Tarrow's first area of interest was the study of communism in the 1960s. In the 1970s he moved to the study of comparative local politics and in the 1980s to the study of social movements and protest cycles (or 'cycles of contention'). A specialist in European politics and society, Sidney Tarrow has written widely on Italian and French politics, centre-periphery relations, new social movements, and contentious politics. Tarrow is a leading expert on new social movements and, more broadly, the phenomena of contentious behaviour.
His 1998 book Power in Movement analyses the cultural, organizational and personal sources of social movements' power, emphasizing the rise and fall of social movements as part of political struggle and as the outcome of changes in political opportunity structures.
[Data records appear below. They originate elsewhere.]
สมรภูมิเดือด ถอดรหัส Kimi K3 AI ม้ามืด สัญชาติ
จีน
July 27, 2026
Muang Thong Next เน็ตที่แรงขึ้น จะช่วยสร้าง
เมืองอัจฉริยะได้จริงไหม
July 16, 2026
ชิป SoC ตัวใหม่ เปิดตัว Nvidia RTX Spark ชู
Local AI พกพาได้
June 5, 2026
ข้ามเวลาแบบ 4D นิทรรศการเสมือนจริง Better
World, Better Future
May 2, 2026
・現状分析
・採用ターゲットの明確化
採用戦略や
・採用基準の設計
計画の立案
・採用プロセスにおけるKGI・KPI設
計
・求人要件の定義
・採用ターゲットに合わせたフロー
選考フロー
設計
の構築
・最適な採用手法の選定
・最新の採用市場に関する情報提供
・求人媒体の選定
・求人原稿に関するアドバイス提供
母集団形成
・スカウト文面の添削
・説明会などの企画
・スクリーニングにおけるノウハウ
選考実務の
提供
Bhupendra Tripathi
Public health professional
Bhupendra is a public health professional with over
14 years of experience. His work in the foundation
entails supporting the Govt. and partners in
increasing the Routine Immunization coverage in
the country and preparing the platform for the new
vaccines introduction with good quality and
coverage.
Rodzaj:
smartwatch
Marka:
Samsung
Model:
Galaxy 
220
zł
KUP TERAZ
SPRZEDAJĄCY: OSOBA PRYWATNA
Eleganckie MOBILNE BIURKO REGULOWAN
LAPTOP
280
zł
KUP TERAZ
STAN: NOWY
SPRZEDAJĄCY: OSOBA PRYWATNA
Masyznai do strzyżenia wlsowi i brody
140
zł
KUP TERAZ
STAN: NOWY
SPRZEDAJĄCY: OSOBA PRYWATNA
His list of five political opportunity structures includes: increasing access, shifting alignments, divided elites, influential allies and repression and facilitation. Tarrow writes that unlike political or economic social institutions, social movements have an elusive power, but one that is no less real. Tarrow puts forward a theory of collective action to explain the cyclical history of social movements (visible in the form of the protest cycles), and offers an interpretation of the power of movement that emphasizes its effects on personal lives, policy reforms and political culture. In that book he also lists four prerequisites of sustainable social movements: 1) political opportunities, 2) diffuse social networks, 3) familiar forms of collective action (aka Tilly's repertoires of contention), and 4) cultural frames that can resonate throughout a population.
In 2001, Tarrow, with Doug McAdam and Charles Tilly, published Dynamics of Contention (Cambridge 2001), in which the authors broadened the social movement framework to cover a broader spectrum of forms of contention. This was followed by Tarrow's New Transnational Activism (Cambridge 2005), in which he applied the framework to the new transnational cycle of contention, and by a textbook with Tilly called Contentious Politics (Paradigm, 2006). He is currently working on international human rights.